There is one thing in Ohms law I am missing I think.

Lets say you have a simple circuit with a single resistor, $$R$$. We apply voltage $$V_1$$ to it, by Ohms law the current is $$I_1=V_1/R$$.

Now we increase the voltage to $$V_2$$, I am wondering what actually happens then. Voltage is defined as energy per charge, so we increase the energy we are giving the charges over $$R$$, I assume this materializes as a stronger electric field? So then we accelerate the electrons up to current $$I_2=V_2/R$$? But I am wonder why the current/speed of electrons don't increase further? My rationale is this:

With the voltage $$V_1$$ we had an electric field that was strong enough to overcome the internal resistance and keep the current at $$I_1$$. I look at the internal resistance as a friction force $$r$$ on the electrons, and the work the internal resistance does is $$rl$$ where $$l$$ is the length of the resistor. When we increase the voltage to $$V_2$$ we also increase the force on the electrons, but the internal resistance is the same? So then the electrons should keep accelerating and the current should just increase and not find stop at $$I_2=V_2/R$$, because the other work on the electrons has increased, but the internal resistance and the friction work done by the resistor is the same? We keep feeding the electrons more and more energy?

Can you please explain the flaw in my argument and why the current doesn't just keep increasing?

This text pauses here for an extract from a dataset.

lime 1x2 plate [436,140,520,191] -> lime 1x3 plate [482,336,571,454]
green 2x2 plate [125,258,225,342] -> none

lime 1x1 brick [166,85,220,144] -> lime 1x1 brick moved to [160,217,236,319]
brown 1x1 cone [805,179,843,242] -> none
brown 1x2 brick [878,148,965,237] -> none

• With the voltage $V_1$ we had an electric field that was strong enough to overcome the internal resistance and keep the current at $I_1$ Not sure what you intend by internal resistance? In any case, the resistance is ALWAYS 'overcome': small voltages yield small currents is all.
– Gert
Mar 4 at 16:06
• @Gert What I am wondering is if we increase the voltage, we increase the force(electric field) from the power source on the electrons? What I don't understand is why we don't then get acceleration according to Newtons second law?, and the electrons just keep accelerating? Mar 4 at 16:10
• Because the net force on the electrons is zero, so there's no acceleration. Look at the resistance as if it were drag exercised on an object: the acceleration quickly tails off to $0$.
– Gert
Mar 4 at 16:15
• @Gert So does this mean that the force that the resistor exhibits on the electron(the "friction" force) increases with increasing speed of the electron? Mar 4 at 16:17
• This 'model' is more an analogy than a precise model. But it certainly looks like that. There's a simple model for flow of electrons through resistors but the name escapes me right now.
– Gert
Mar 4 at 16:19

What I don't understand is why we don't then get acceleration according to Newtons second law?, and the electrons just keep accelerating?

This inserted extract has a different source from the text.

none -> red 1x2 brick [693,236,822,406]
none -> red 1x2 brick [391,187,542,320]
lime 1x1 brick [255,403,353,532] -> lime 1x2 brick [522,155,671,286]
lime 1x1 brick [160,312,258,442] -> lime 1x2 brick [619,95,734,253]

The electrons do accelerate and then collide with lattice ions, then accelerate between collisions.
On average one can assign a drift speed to the motion of the electrons under the influence of the external electric field.
If the electric field increases then the drift speed increases in proportion.

My answer to the post Drift velocity in Drude model explains how the averaging is done.

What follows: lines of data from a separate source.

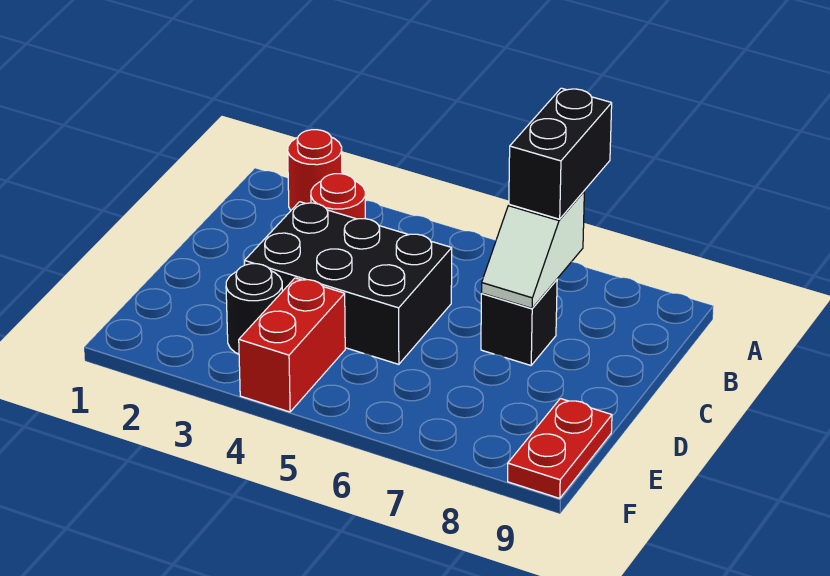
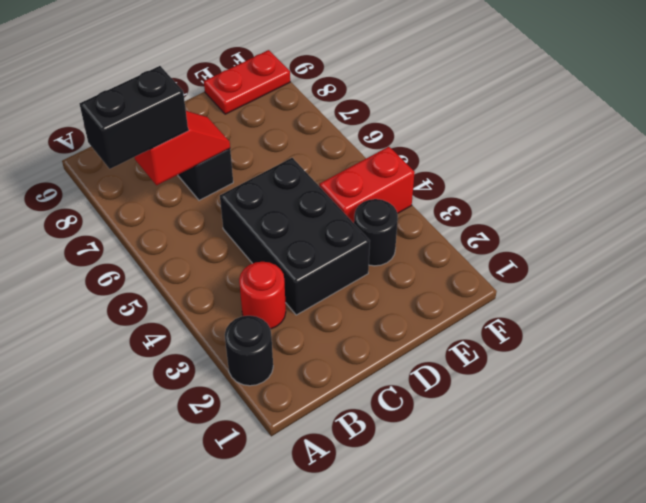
red 1x1 round brick [288,130,342,210] -> black 1x1 round brick [225,316,273,386]
white 1x2 slope [481,192,584,308] -> red 1x2 slope [135,111,230,185]

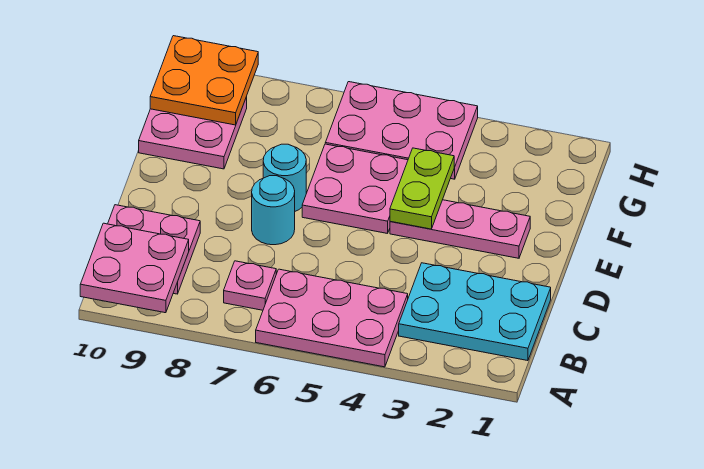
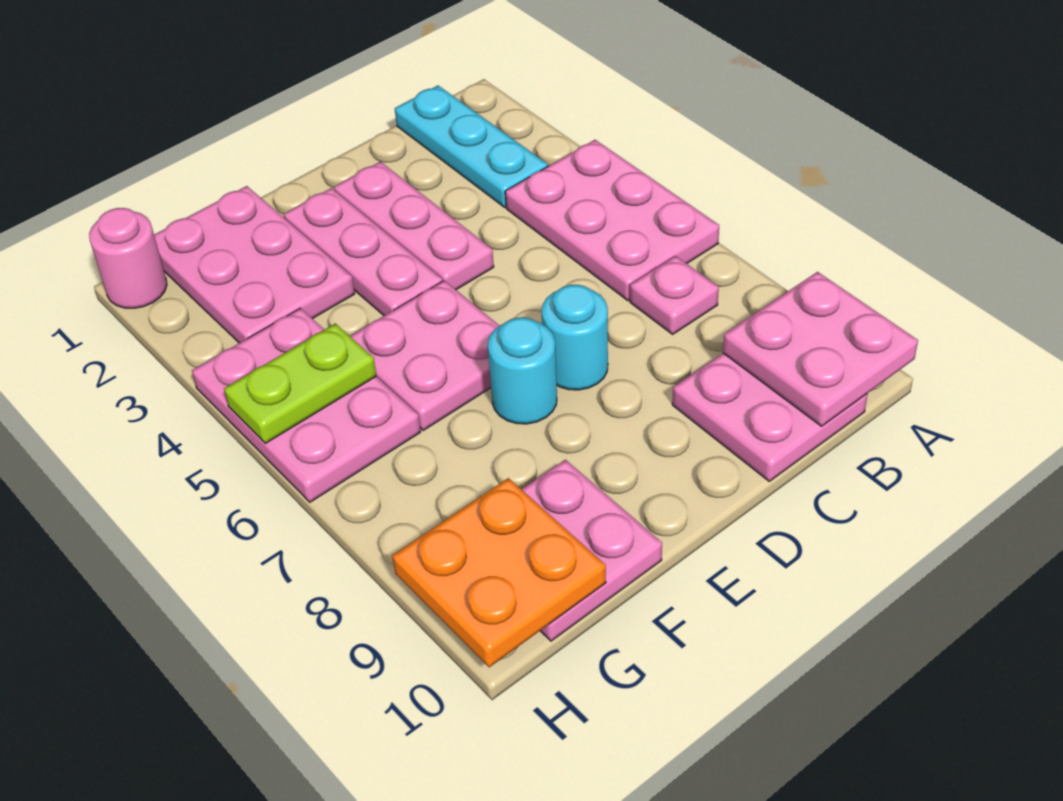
cyan 2x3 plate [399,263,551,361] -> cyan 1x3 plate [395,86,548,207]
none -> pink 1x3 plate [334,162,494,290]
lime 1x2 plate [390,148,454,229] -> lime 1x2 plate moved to [224,323,376,443]
none -> pink 2x3 plate [154,186,355,343]
none -> pink 1x1 round brick [89,208,167,308]

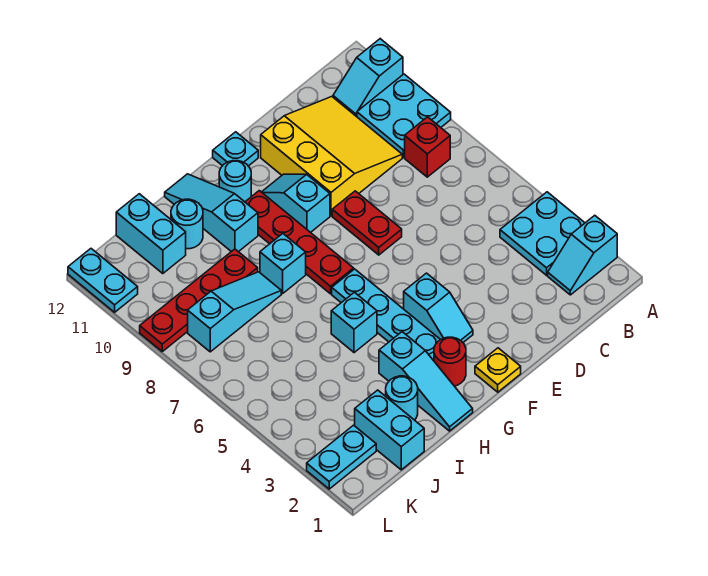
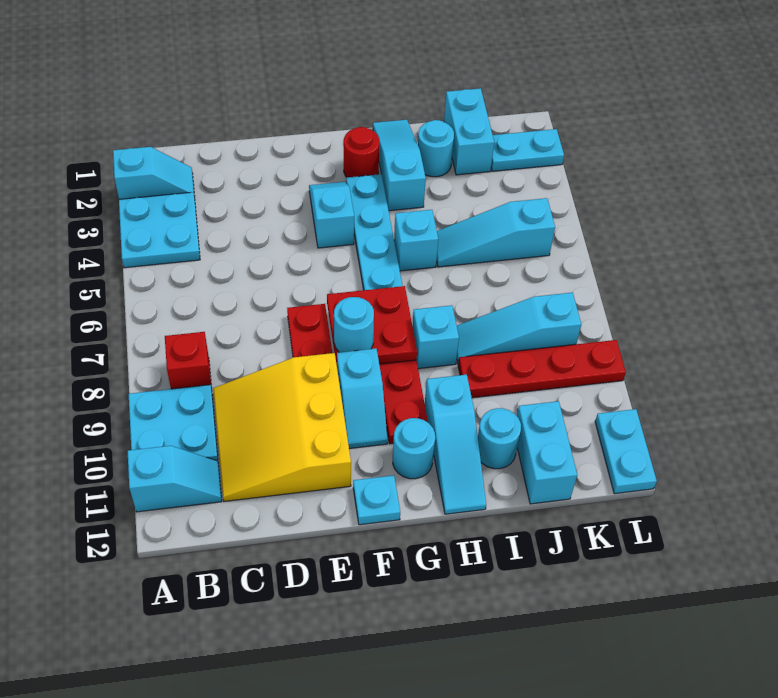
yellow 1x1 plate [475,348,521,392] -> none
none -> red 2x2 plate [327,286,417,364]
none -> cyan 1x1 round brick [334,297,374,352]
none -> cyan 1x3 slope [437,198,555,267]

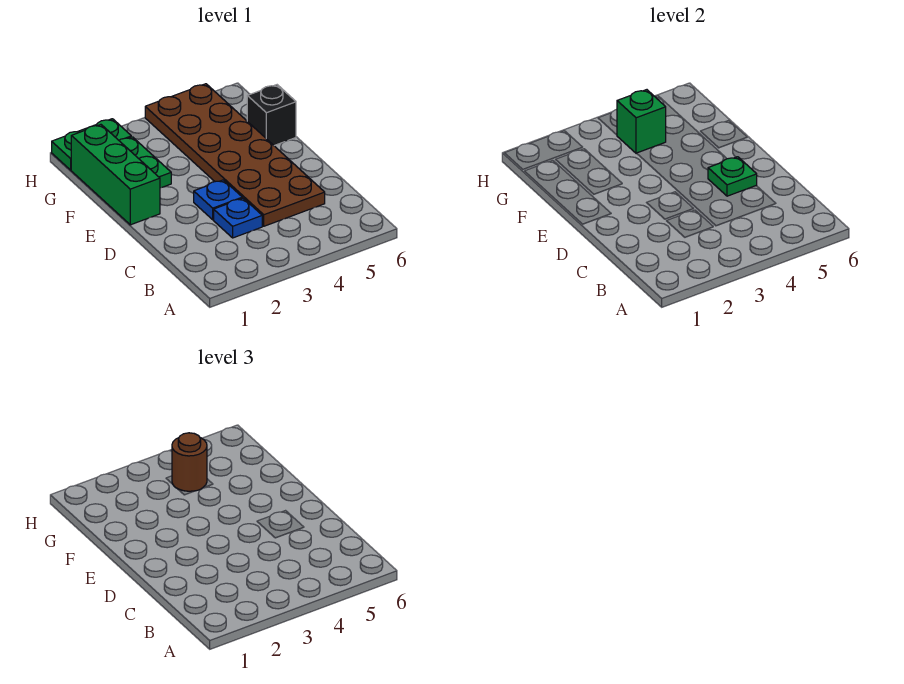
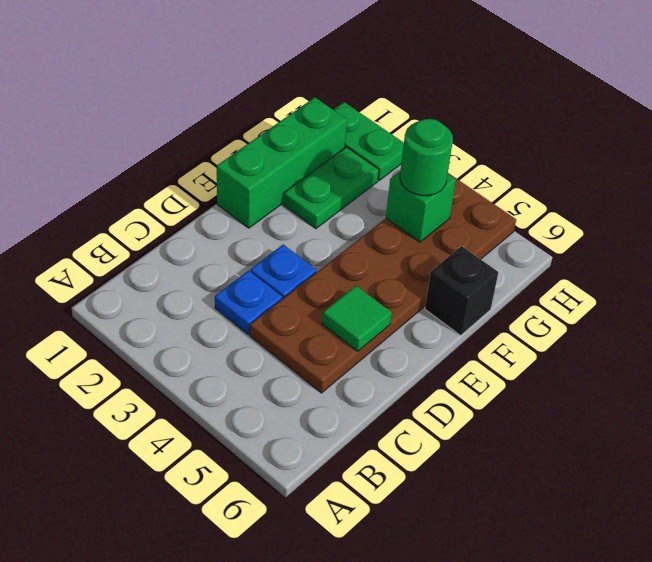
green 1x1 plate [708,157,757,196] -> green 1x1 tile [322,286,392,351]
brown 1x1 round brick [172,433,207,491] -> green 1x1 round brick [400,119,453,196]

• Thank you very much, I had no idea the electrons behaved this way! Mar 4 at 16:24

First, you should stop thinking about electrons at all in this context. They serve no value in basic circuit theory and they are clearly confusing you. Just think in terms of current and voltage. A resistor enforces that the current is proportional to the voltage. Simple.

The issue is that electrons are not simple entities. To really understand how they work requires QED, and the usual Drude and similar models are not particularly simple nor beneficial.

However, your mental model departs in a critical way from the Drude and other similar models. Specifically:

When we increase the voltage to V2 we also increase the force on the electrons, but the internal resistence is the same? So then the electrons should keep accelerating and the current should just increase and not find stop at I2=V2/R, because the outher work on the electrons has increased, but the internal resistance and the friction work done by the resistor is the same?

It is correct that the internal resistance is the same, but nothing else in here follows from that. You are envisioning the resistance as a fixed force acting on the electrons, which is not at all how electrical resistance behaves. As the current is increased the amount of "friction" work is increased also. This is not a fixed force, but rather a force which is depends on the current density. As you increase the voltage you increase the energy put in by the power source and you also increase the energy removed by the resistance.

• Thanks for your input! Mar 8 at 22:57